There’s a new girl with them today. She looks nice – quiet, not very confident, not especially pretty either, but she’s got a nice smile. You can see she’s trying hard to keep up, but she’s up against it, because they’re all on form today.
And as I watch her, it suddenly dawns on me that the new girl is another version of me; the girl who’s punching slightly above her social weight, bound eventually to float right out of their field of vision.
And that, I see now, is what happened to me that day. They didn’t leave me behind on purpose. I simply fell off their radar for a moment, and that was all it took.
It’s in that flash of realisation that I spot him. Hanging back from the crowd, paying dangerously close attention to the girls with his murderous, feverish stare.

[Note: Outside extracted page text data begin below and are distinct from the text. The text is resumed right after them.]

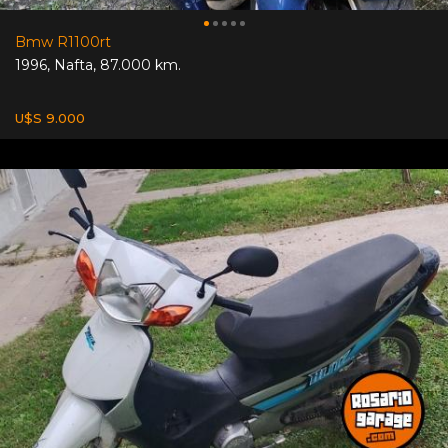
Bmw R1100rt
1996
,
Nafta
,
87.000 km.
U$S 9.000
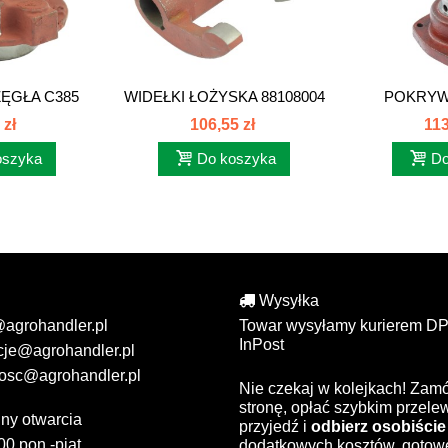
ĘGŁA C385
WIDEŁKI ŁOŻYSKA 88108004
POKRYW
017
PRZEDNI
 zł
106,55 zł
113
oszyka
Do koszyka
Do
Wysyłka
@agrohandler.pl
Towar wysyłamy kurierem DP
InPost
cje@agrohandler.pl
osc@agrohandler.pl
Nie czekaj w kolejkach! Zam
stronę, opłać szybkim przel
ny otwarcia
przyjedź i
odbierz osobiście
00 pon.-piąt.
dodatkowych kosztów, gotow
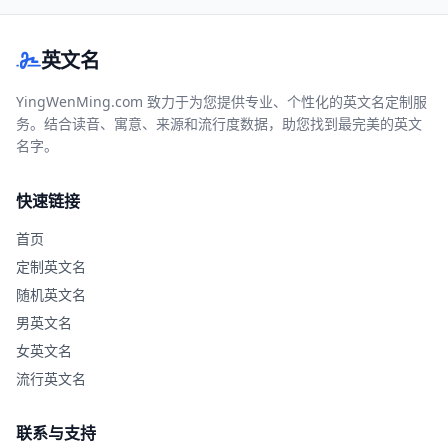
英文名
YingWenMing.com 致力于为您提供专业、个性化的英文名定制服
务。结合读音、寓意、来源和流行度数据，助您找到最完美的英文
名字。
快速链接
首页
定制英文名
随机英文名
男英文名
女英文名
流行英文名
联系与支持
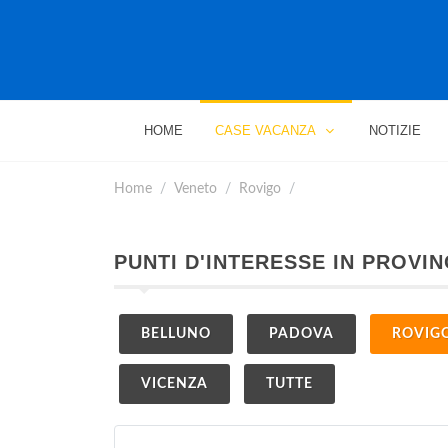
HOME
CASE VACANZA
NOTIZIE
Home
Veneto
Rovigo
PUNTI D'INTERESSE IN PROVIN
BELLUNO
PADOVA
ROVIG
VICENZA
TUTTE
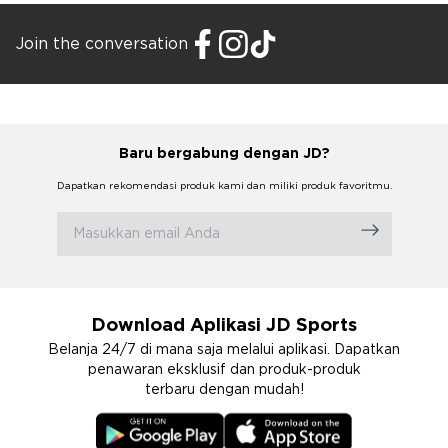
Join the conversation
Baru bergabung dengan JD?
Dapatkan rekomendasi produk kami dan miliki produk favoritmu.
Download Aplikasi JD Sports
Belanja 24/7 di mana saja melalui aplikasi. Dapatkan
penawaran eksklusif dan produk-produk
terbaru dengan mudah!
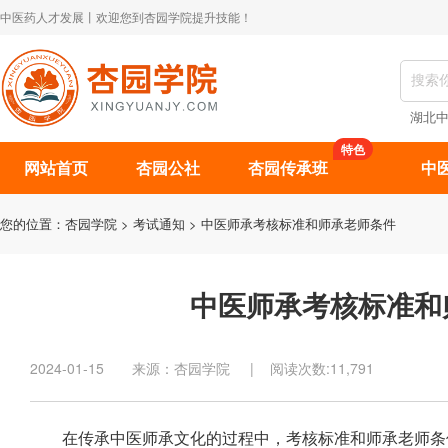
中医药人才发展丨欢迎您到杏园学院提升技能！
湖北
特色
网站首页
杏园公社
杏园传承班
中
您的位置：
杏园学院
>
考试通知
> 中医师承考核标准和师承老师条件
中医师承考核标准和
2024-01-15 来源：杏园学院 | 阅读次数:11,791
在传承中医师承文化的过程中，考核标准和师承老师条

They never caught him, then.
Tensed in sinister readiness, it’s clear my friends are the new object of this sad pervert. All he needs now is an opportunity. The idea of any of my friends suffering my miserable fate is chilling; he’s got to be stopped.

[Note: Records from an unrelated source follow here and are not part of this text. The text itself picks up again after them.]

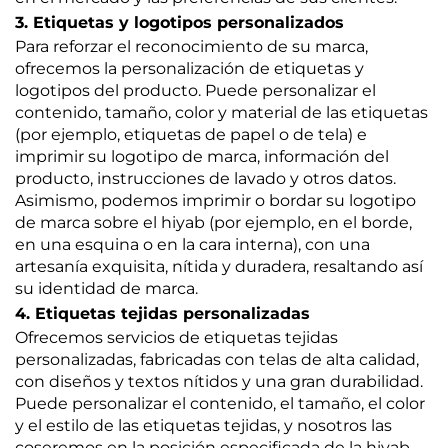
3. Etiquetas y logotipos personalizados
Para reforzar el reconocimiento de su marca,
ofrecemos la personalización de etiquetas y
logotipos del producto. Puede personalizar el
contenido, tamaño, color y material de las etiquetas
(por ejemplo, etiquetas de papel o de tela) e
imprimir su logotipo de marca, información del
producto, instrucciones de lavado y otros datos.
Asimismo, podemos imprimir o bordar su logotipo
de marca sobre el hiyab (por ejemplo, en el borde,
en una esquina o en la cara interna), con una
artesanía exquisita, nítida y duradera, resaltando así
su identidad de marca.
4. Etiquetas tejidas personalizadas
Ofrecemos servicios de etiquetas tejidas
personalizadas, fabricadas con telas de alta calidad,
con diseños y textos nítidos y una gran durabilidad.
Puede personalizar el contenido, el tamaño, el color
y el estilo de las etiquetas tejidas, y nosotros las
coseremos en la posición especificada de la hiyab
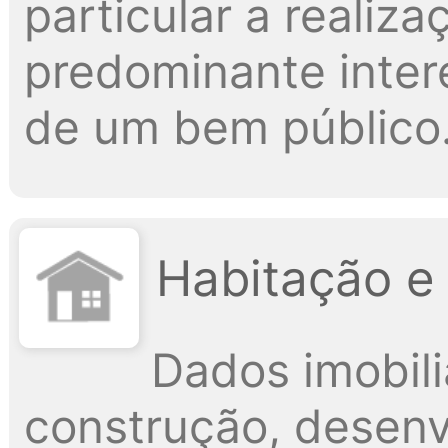
particular a realiz
predominante intere
de um bem público
Habitação e
Dados imobili
construção, desenv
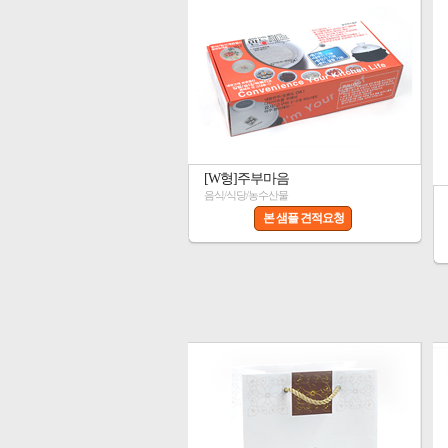
[W형]주부마음
음식/식당/농수산물
본 샘플 견적요청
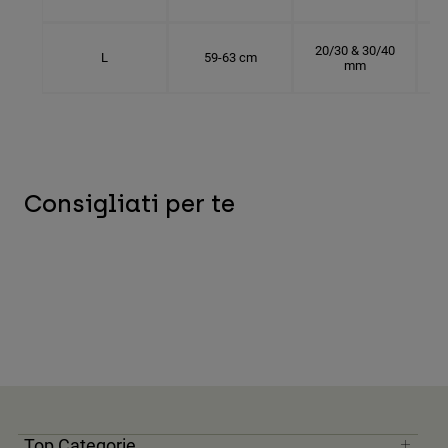
20/30 & 30/40
L
59-63 cm
mm
Consigliati per te
Top Categorie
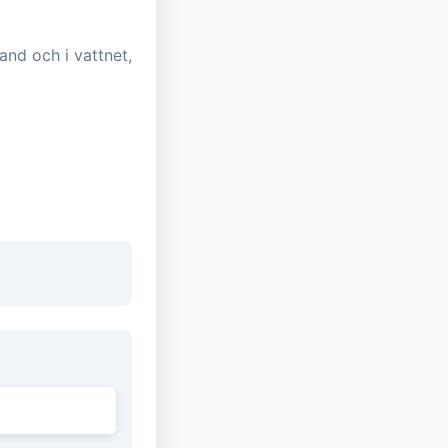
and och i vattnet,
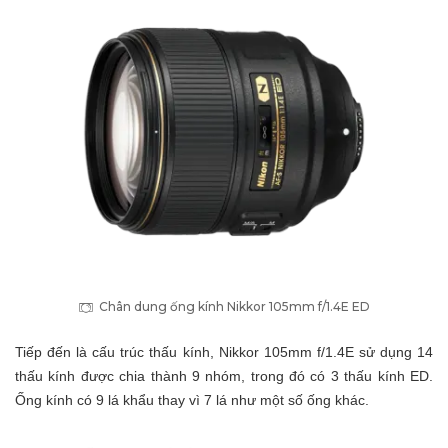
Chân dung ống kính Nikkor 105mm f/1.4E ED
Tiếp đến là cấu trúc thấu kính, Nikkor 105mm f/1.4E sử dụng 14
thấu kính được chia thành 9 nhóm, trong đó có 3 thấu kính ED.
Ống kính có 9 lá khẩu thay vì 7 lá như một số ống khác.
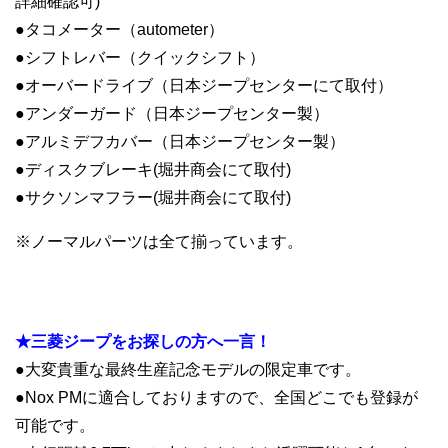
詳細確認可)
●タコメーター（autometer）
●シフトレバー（クイックシフト）
●オーバードライブ（日本ジープセンターにて取付）
●アンダーガード（日本ジープセンター製）
●アルミデフカバー（日本ジープセンター製）
●ディスクブレーキ(堀井商会にて取付)
●サクソンマフラー(堀井商会にて取付)
※ノーマルパーツは全て揃っています。
.
★三菱ジープをお探しの方へ一言！
●大変貴重な最終生産記念モデルの限定車です。
●Nox PMに適合しておりますので、全国どこでも登録が
可能です。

At that moment the train screeches in, and the girls make a dash for the doors, jamming themselves onto the packed train. The new girl is trying to keep up with them, but she’s smaller than they are, and is being pushed back by the crowd … I’m suddenly so afraid she’s going to be left behind, and to my horror I realise it’s like watching myself all over again… why, oh why don’t they watch out for her?
What happens next stops me in my tracks. Laura turns, looks around for the new girl, catches sight of her, grabs her hand, and pulls her onto the train.

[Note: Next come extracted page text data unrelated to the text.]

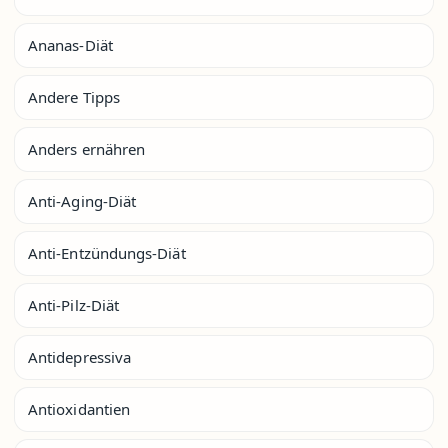
Ananas-Diät
Andere Tipps
Anders ernähren
Anti-Aging-Diät
Anti-Entzündungs-Diät
Anti-Pilz-Diät
Antidepressiva
Antioxidantien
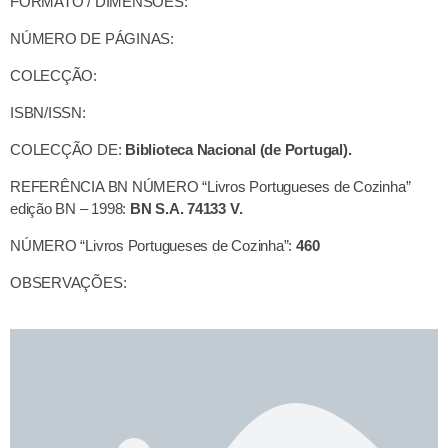
FORMATO / DIMENSÕES:
NÚMERO DE PÁGINAS:
COLECÇÃO:
ISBN/ISSN:
COLECÇÃO DE:
Biblioteca Nacional (de Portugal).
REFERÊNCIA BN NÚMERO “Livros Portugueses de Cozinha”
edição BN – 1998:
BN S.A. 74133 V.
NÚMERO “Livros Portugueses de Cozinha”:
460
OBSERVAÇÕES:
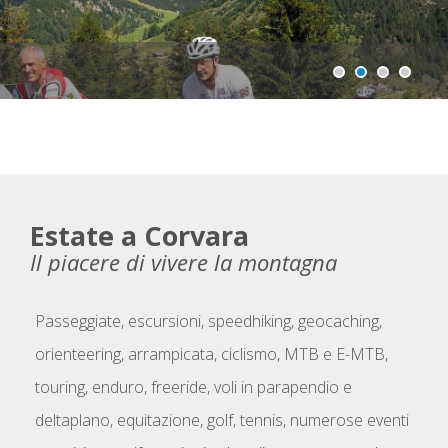
Estate a Corvara
Il piacere di vivere la montagna
Passeggiate, escursioni, speedhiking, geocaching,
orienteering, arrampicata, ciclismo, MTB e E-MTB,
touring, enduro, freeride, voli in parapendio e
deltaplano, equitazione, golf, tennis, numerose eventi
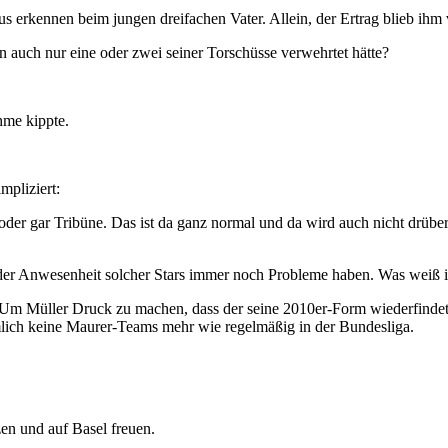
 erkennen beim jungen dreifachen Vater. Allein, der Ertrag blieb ihm 
auch nur eine oder zwei seiner Torschüsse verwehrtet hätte?
hme kippte.
mpliziert:
der gar Tribüne. Das ist da ganz normal und da wird auch nicht drüber 
der Anwesenheit solcher Stars immer noch Probleme haben. Was weiß i
d. Um Müller Druck zu machen, dass der seine 2010er-Form wiederfindet
mlich keine Maurer-Teams mehr wie regelmäßig in der Bundesliga.
zen und auf Basel freuen.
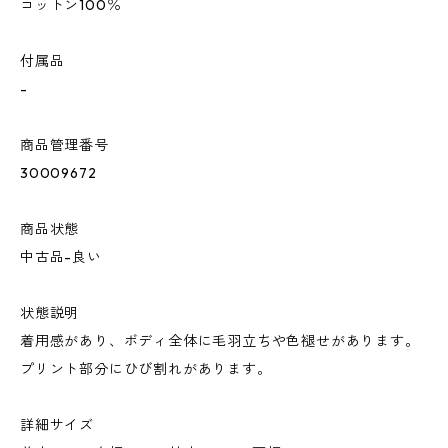
コットン100％
付属品
-
商品管理番号
30009672
商品状態
中古品-良い
状態説明
着用感があり、ボディ全体に毛羽立ちや色褪せがあります。
プリント部分にひび割れがあります。
詳細サイズ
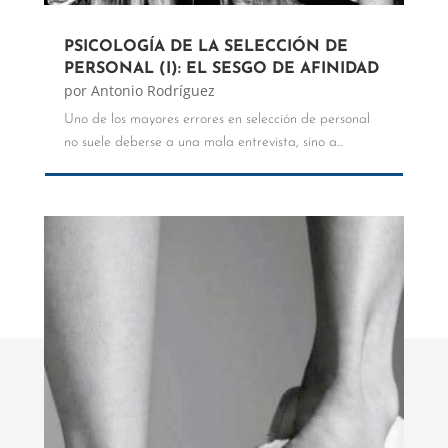
PSICOLOGÍA DE LA SELECCIÓN DE
PERSONAL (I): EL SESGO DE AFINIDAD
por
Antonio Rodríguez
Uno de los mayores errores en selección de personal
no suele deberse a una mala entrevista, sino a...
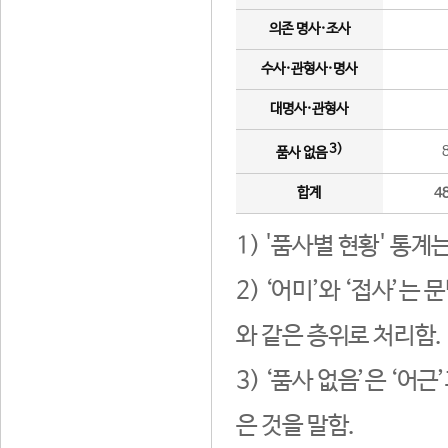
의존 명사·조사
수사·관형사·명사
대명사·관형사
3)
품사 없음
합계
4
1) '품사별 현황' 통계
2) ‘어미’와 ‘접사’
와 같은 층위로 처리함.
3) ‘품사 없음’은 ‘어
은 것을 말함.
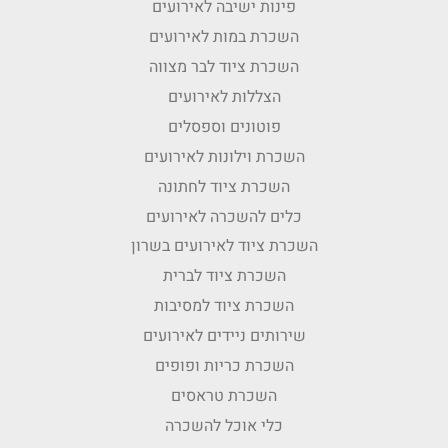
פינות ישיבה לאירועים
השכרת במות לאירועים
השכרת ציוד לבר מצווה
הצללות לאירועים
פוטונים וספסלים
השכרת וילונות לאירועים
השכרת ציוד לחתונה
כלים להשכרה לאירועים
השכרת ציוד לאירועים בשרון
השכרת ציוד לברית
השכרת ציוד למסיבות
שירותים ניידים לאירועים
השכרת כריות ופופים
השכרת טראסים
כלי אוכל להשכרה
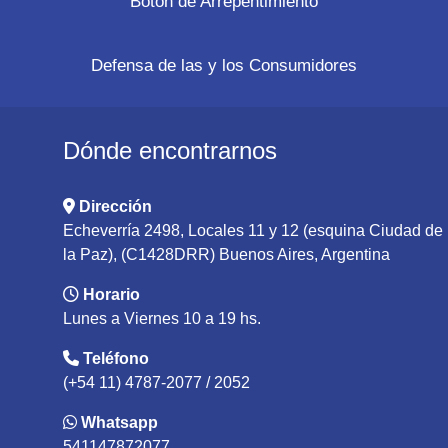
Botón de Arrepentimiento
Defensa de las y los Consumidores
Dónde encontrarnos
Dirección
Echeverría 2498, Locales 11 y 12 (esquina Ciudad de
la Paz), (C1428DRR) Buenos Aires, Argentina
Horario
Lunes a Viernes 10 a 19 hs.
Teléfono
(+54 11) 4787-2077 / 2052
Whatsapp
541147872077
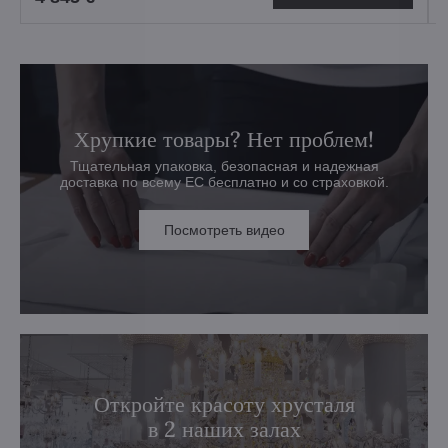
Хрупкие товары? Нет проблем!
Тщательная упаковка, безопасная и надежная
доставка по всему ЕС бесплатно и со страховкой.
Посмотреть видео
Откройте красоту хрусталя
в 2 наших залах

The doors close – and the train whisks them to safety. Overwhelmed with relief, I knew I had seen what I needed to; my friends would watch out for each other from now on, I was sure of it.
And so I turn, triumphant now, to savour my attacker’s disappointment, only to find him staring directly at me in sheer disbelief, his face grey and hollow with terror and shock. Quick as a flash, he turns on his heels and heads for the exit, knocking the poor ticket collector flying, fleeing down the station steps with surprising speed. As he disappears. rat-like, into the underground walkway, he glances back just once, appalled, only to find me grinning cheerfully at him from the top of the staircase. It’s an ironic, rather amusing reversal of events, I feel, but then some people have absolutely no sense of humour, do they.
Honestly. Anyone would think he’d seen a ghost.


Judging comment
If you are going to write a ghost story, you still need to pay attention to your characterisation and you should also give your ghost a problem to overcome. In Elaine Miles’ story, the characterisation is very well drawn; the ghost is that of the girl who didn’t quite fit in. She wasn’t sufficiently sparkling, good looking and generally successful to be fully accepted by the gang she mixed with.
Her problem is that she needed to know why: why wasn’t she good enough? She solves that question easily enough when she realises that there was no particular reason why she was not popular – she simply, as Elaine Miles nicely puts it, fell off the radar. She just wasn’t important enough.
But she finds a consolation. It seems that she did make a difference after all: the gang now look out for the new girl, and won’t leave her to suffer the same dreadful fate. And the ghost gets a bonus as well: She is able to scare the daylights out of her killer.